Friday, January 21, 2011

Yolie Flores: All of LAUSD's students deserve equality of education

L.A. Daily News editorial, January 20, 2011


Low income students and minority students have been waiting 57 years – since Brown vs. Board of Education – for us to get it right and ensure them equality of education. Yet, despite that victory and despite California’s constitution guaranteeing such equality, the struggle continues. Last May, public school students from three LAUSD middle schools, Gompers, Liechty, and Markham, contended that their right to an equal education had been violated when a disproportionate number of their teachers, nearly two-thirds, were laid off in a period of two years due to budget-based reductions-in-force. The Court agreed with the students’ plea and all involved parties – including LAUSD, the ACLU, and the Partnership for Los Angeles Schools – set to the task of developing a settlement proposal that would ensure that the rights of these middle school students were permanently protected.

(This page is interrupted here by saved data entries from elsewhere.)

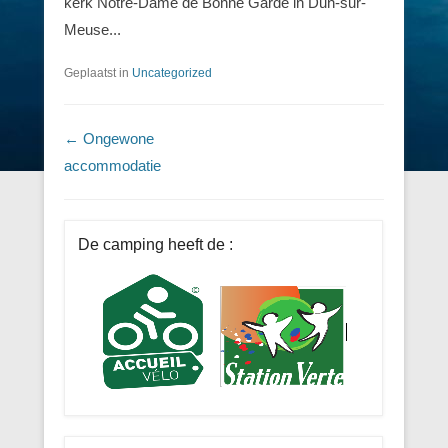
kerk Notre-Dame de Bonne Garde in Dun-sur-
Meuse...
Geplaatst in
Uncategorized
Berichtnavigatie
←
Ongewone
accommodatie
De camping heeft de :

I am proud to say that the resulting proposal – expanded and strengthened by the Board of Education – not only preserves the rights of students at Gompers, Liechty and Markham, but also expands these rights to more students, setting the stage for us to ensure equality of education for every LAUSD student. This will be achieved by

• Granting LAUSD the authority to provide layoff protections for up to 45 schools that meet agreed upon criteria

• Ensuring that any future layoffs will be applied proportionally throughout the district

• Requiring LAUSD to provide support and resources, including retention incentives to stabilize and improve schools with high teacher turnover rates.

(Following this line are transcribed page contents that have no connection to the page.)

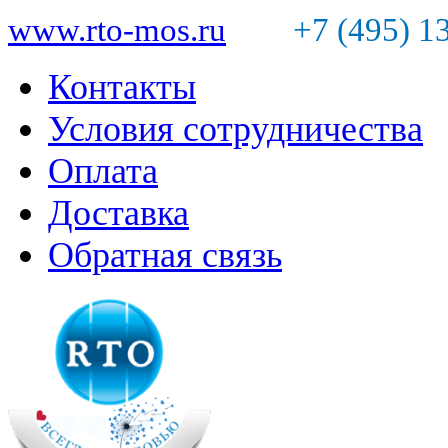
www.rto-mos.ru
+7 (495) 1
Контакты
Условия сотрудничества
Оплата
Доставка
Обратная связь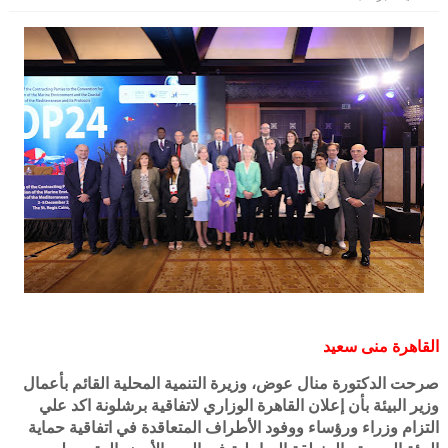
القاهرة منى سعيد
صرحت الدكتورة منال عوض، وزيرة التنمية المحلية القائم بأعمال
وزير البيئة بأن إعلان القاهرة الوزاري لاتفاقية برشلونة اكد علي
التزام وزراء ورؤساء ووفود الأطراف المتعاقدة في اتفاقية حماية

In October, the LAUSD Board of Education voted unanimously to approve a settlement on these terms and move forward in concluding the lawsuit. However, the teacher’s union, United Teachers Los Angeles (UTLA), has since thrown all of its legal might at thwarting the settlement’s final approval.

For UTLA, teacher seniority and the insistence of their members to remain employed based solely on the length of time they have taught, trumps the research that seniority does not guarantee effectiveness. UTLA’s fierce opposition to the settlement makes clear its preference for the status quo in which our most vulnerable students — students of color and students in poverty — annually suffer from destabilized learning environments and disrupted instruction.

The approval of this settlement is a first step in leveling the playing field. While it does not yet protect ALL students, it ensures that schools that are making significant progress with our most vulnerable students are not undermined by repeated layoffs. It ensures that the promise of our newest schools in some of the toughest neighborhoods will be fulfilled. It allows their administrators and teachers the time they need to establish trust with parents and the surrounding community and prevents them from being sabotaged before they can begin to realize their potential as transformative institutions of learning.

Despite UTLA’s intransigence on this essential issue, I remain hopeful for two reasons. First, LAUSD, together with community leaders and advocates, stand firmly behind this historic settlement proposal. This coalition of allies grows larger every day increasing the urgency and momentum for much needed teacher quality reform, both here in Los Angeles and in Sacramento. We will look to these groups and individuals to aid us as we pursue critical state legislation well beyond the scope of this settlement so that all students are afforded the same basic protections.

Second, while UTLA’s leadership stands opposite us in this case, there is a small but significant example of their collaboration with the district that provides a glimmer of hope that we can and must build upon. Last week, UTLA’s governing body approved our School District Improvement Grant (SIG) which provides critically needed resources to allow teachers and administrators to engage in innovative work related to the improvement of teaching, learning, and the evaluation process at nine different LAUSD schools. Actions such as this, coupled with the emergence of NewTLA, a growing movement of reform-minded teachers within UTLA’s leadership, are hopeful signs of a new direction within the union to address the needs of children as well as the interests of their members.

The ACLU lawsuit is the next step in the struggle for equality. It once again sets the stage for all of us – at the local and state level – to re-examine our priorities on behalf of our children. If we truly are committed to an equal education for all children, we must leave behind old and entrenched political agendas and policies and embrace the truths that every child deserves a great teacher and that great teachers must be cultivated, supported, fairly but properly evaluated, and more justly compensated. To get there, we must change the rules that violate the principles of fairness, justice and equality that we strive to instill in our children and that we guaranteed them too many years ago.